[APPLY WHAT YOU READ]
1 – Print the part of the token splitter patch that begins at the words "From bf0cdae8d41f2cc458739c2512c8bdb625757770 Mon" and ends after "the input texts.".
2 – In the token splitter patch, what default values does the factory's default config give for min_length and split_length?
3 – Pick up the token splitter patch right after its last line and continue it.

[SUPPLIED PASSAGE]
From bf0cdae8d41f2cc458739c2512c8bdb625757770 Mon Sep 17 00:00:00 2001
From: Adriane Boyd <adrianeboyd@gmail.com>
Date: Sun, 17 Jan 2021 12:54:41 +0100
Subject: [PATCH] Add token_splitter component (#6726)

* Add long_token_splitter component

Add a `long_token_splitter` component for use with transformer
pipelines. This component splits up long tokens like URLs into smaller
tokens. This is particularly relevant for pretrained pipelines with
`strided_spans`, since the user can't change the length of the span
`window` and may not wish to preprocess the input texts.

The `long_token_splitter` splits tokens that are at least
`long_token_length` tokens long into smaller tokens of `split_length`
size.

Notes:

* Since this is intended for use as the first component in a pipeline,
the token splitter does not try to preserve any token annotation.
* API docs to come when the API is stable.

* Adjust API, add test

* Fix name in factory
---
 spacy/pipeline/functions.py                   | 78 +++++++++++++++++++
 spacy/tests/pipeline/test_functions.py        | 21 +++++
 website/docs/api/pipeline-functions.md        | 23 ++++++
 website/docs/usage/embeddings-transformers.md | 44 +++++++++++
 4 files changed, 166 insertions(+)

diff --git a/spacy/pipeline/functions.py b/spacy/pipeline/functions.py
index 614608b25..d955e970d 100644
--- a/spacy/pipeline/functions.py
+++ b/spacy/pipeline/functions.py
@@ -1,7 +1,11 @@
+import srsly
+from thinc.api import Config
+from typing import Dict, Any
 from ..language import Language
 from ..matcher import Matcher
 from ..tokens import Doc
 from ..util import filter_spans
+from .. import util
 
 
 @Language.component(
@@ -65,3 +69,77 @@ def merge_subtokens(doc: Doc, label: str = "subtok") -> Doc:
         for span in spans:
             retokenizer.merge(span)
     return doc
+
+
+@Language.factory(
+    "token_splitter",
+    default_config={"min_length": 25, "split_length": 10},
+    retokenizes=True,
+)
+def make_token_splitter(
+    nlp: Language,
+    name: str,
+    *,
+    min_length=0,
+    split_length=0,
+):
+    return TokenSplitter(
+        min_length=min_length, split_length=split_length
+    )
+
+
+class TokenSplitter:
+    def __init__(self, min_length: int = 0, split_length: int = 0):
+        self.min_length = min_length
+        self.split_length = split_length
+
+    def __call__(self, doc: Doc) -> Doc:
+        if self.min_length > 0 and self.split_length > 0:
+            with doc.retokenize() as retokenizer:
+                for t in doc:
+                    if len(t.text) >= self.min_length:
+                        orths = []
+                        heads = []
+                        attrs = {}
+                        for i in range(0, len(t.text), self.split_length):
+                            orths.append(t.text[i : i + self.split_length])
+                            heads.append((t, i / self.split_length))

[RECORD EXTRACTS]
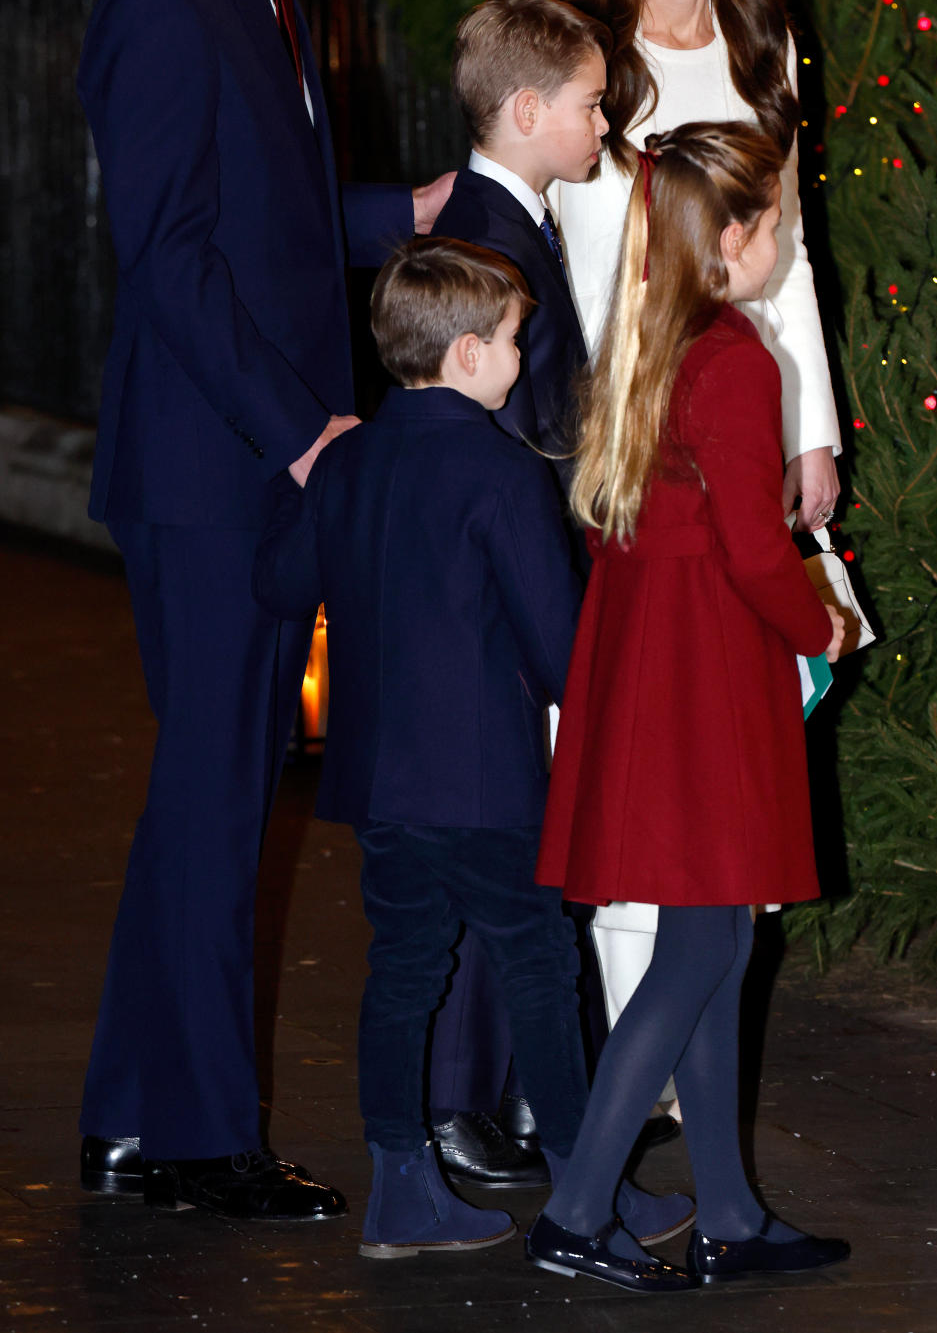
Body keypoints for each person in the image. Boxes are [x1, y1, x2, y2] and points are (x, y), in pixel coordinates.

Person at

* * *

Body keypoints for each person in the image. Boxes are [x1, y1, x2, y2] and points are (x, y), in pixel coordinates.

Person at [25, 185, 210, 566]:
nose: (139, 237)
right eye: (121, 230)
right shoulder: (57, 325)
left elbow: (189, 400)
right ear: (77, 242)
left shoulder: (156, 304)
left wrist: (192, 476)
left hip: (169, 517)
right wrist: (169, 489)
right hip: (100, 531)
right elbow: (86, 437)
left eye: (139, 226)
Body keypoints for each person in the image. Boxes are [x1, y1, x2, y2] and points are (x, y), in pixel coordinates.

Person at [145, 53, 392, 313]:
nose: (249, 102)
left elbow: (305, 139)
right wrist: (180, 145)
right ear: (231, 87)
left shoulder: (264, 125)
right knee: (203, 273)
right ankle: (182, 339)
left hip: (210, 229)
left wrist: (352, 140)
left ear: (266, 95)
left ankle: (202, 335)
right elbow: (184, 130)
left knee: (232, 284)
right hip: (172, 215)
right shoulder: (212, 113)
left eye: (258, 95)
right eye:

==

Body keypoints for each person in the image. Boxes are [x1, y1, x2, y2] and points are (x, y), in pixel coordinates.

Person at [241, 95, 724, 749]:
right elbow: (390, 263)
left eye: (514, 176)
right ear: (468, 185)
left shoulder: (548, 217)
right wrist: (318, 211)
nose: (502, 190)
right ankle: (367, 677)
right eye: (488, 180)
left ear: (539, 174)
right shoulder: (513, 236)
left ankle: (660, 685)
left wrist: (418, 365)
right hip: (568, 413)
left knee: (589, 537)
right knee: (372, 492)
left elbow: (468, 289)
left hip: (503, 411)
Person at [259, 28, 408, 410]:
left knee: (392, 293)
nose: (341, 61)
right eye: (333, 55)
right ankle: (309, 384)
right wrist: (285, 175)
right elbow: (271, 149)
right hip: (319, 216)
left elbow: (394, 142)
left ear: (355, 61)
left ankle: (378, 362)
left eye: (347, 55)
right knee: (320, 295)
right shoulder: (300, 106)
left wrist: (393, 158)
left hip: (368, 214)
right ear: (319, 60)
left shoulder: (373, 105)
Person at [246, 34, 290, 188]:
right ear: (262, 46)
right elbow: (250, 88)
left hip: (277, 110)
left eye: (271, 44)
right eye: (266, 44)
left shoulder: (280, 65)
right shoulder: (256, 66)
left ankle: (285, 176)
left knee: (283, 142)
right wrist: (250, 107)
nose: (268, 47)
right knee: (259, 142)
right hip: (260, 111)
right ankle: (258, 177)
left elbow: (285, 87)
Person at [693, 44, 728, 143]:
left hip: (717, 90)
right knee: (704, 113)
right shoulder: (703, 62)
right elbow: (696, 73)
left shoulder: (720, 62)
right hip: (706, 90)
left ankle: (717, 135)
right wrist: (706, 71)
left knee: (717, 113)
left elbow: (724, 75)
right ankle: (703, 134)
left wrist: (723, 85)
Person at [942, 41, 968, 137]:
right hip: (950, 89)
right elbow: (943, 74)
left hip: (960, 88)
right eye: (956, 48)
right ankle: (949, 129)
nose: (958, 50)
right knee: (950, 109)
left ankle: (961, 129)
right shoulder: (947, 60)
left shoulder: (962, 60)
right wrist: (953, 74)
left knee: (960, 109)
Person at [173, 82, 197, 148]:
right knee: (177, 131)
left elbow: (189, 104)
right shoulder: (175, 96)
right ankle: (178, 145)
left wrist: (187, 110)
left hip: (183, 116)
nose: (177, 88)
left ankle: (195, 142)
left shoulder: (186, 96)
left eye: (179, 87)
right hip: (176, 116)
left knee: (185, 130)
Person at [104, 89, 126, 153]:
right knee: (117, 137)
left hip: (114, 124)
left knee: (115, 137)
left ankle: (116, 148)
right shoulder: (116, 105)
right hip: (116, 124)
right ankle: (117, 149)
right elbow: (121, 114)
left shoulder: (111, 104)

[PER-TASK OUTPUTS]
1 –
From bf0cdae8d41f2cc458739c2512c8bdb625757770 Mon Sep 17 00:00:00 2001
From: Adriane Boyd <adrianeboyd@gmail.com>
Date: Sun, 17 Jan 2021 12:54:41 +0100
Subject: [PATCH] Add token_splitter component (#6726)

* Add long_token_splitter component

Add a `long_token_splitter` component for use with transformer
pipelines. This component splits up long tokens like URLs into smaller
tokens. This is particularly relevant for pretrained pipelines with
`strided_spans`, since the user can't change the length of the span
`window` and may not wish to preprocess the input texts.

2 – min_length defaults to 25 and split_length defaults to 10.

3 –
+                        retokenizer.split(t, orths, heads, attrs)
+        return doc
+
+    def _get_config(self) -> Dict[str, Any]:
+        return {
+            "min_length": self.min_length,
+            "split_length": self.split_length,
+        }
+
+    def _set_config(self, config: Dict[str, Any] = {}) -> None:
+        self.min_length = config.get("min_length", 0)
+        self.split_length = config.get("split_length", 0)
+
+    def to_bytes(self, **kwargs):
+        serializers = {
+            "cfg": lambda: srsly.json_dumps(self._get_config()),
+        }
+        return util.to_bytes(serializers, [])
+
+    def from_bytes(self, data, **kwargs):
+        deserializers = {
+            "cfg": lambda b: self._set_config(srsly.json_loads(b)),
+        }
+        util.from_bytes(data, deserializers, [])
+        return self
+
+    def to_disk(self, path, **kwargs):
+        path = util.ensure_path(path)
+        serializers = {
+            "cfg": lambda p: srsly.write_json(p, self._get_config()),
+        }
+        return util.to_disk(path, serializers, [])
+
+    def from_disk(self, path, **kwargs):
+        path = util.ensure_path(path)
+        serializers = {
+            "cfg": lambda p: self._set_config(srsly.read_json(p)),
+        }
+        util.from_disk(path, serializers, [])
diff --git a/spacy/tests/pipeline/test_functions.py b/spacy/tests/pipeline/test_functions.py
index 025ac04af..454d7b08b 100644
--- a/spacy/tests/pipeline/test_functions.py
+++ b/spacy/tests/pipeline/test_functions.py
@@ -53,3 +53,24 @@ def test_factories_merge_ents(doc2):
     assert len(doc2) == 6
     assert len(list(doc2.ents)) == 1
     assert doc2[2].text == "New York"
+
+
+def test_token_splitter():
+    nlp = Language()
+    config = {"min_length": 20, "split_length": 5}
+    token_splitter = nlp.add_pipe("token_splitter", config=config)
+    doc = nlp("aaaaabbbbbcccccdddd e f g")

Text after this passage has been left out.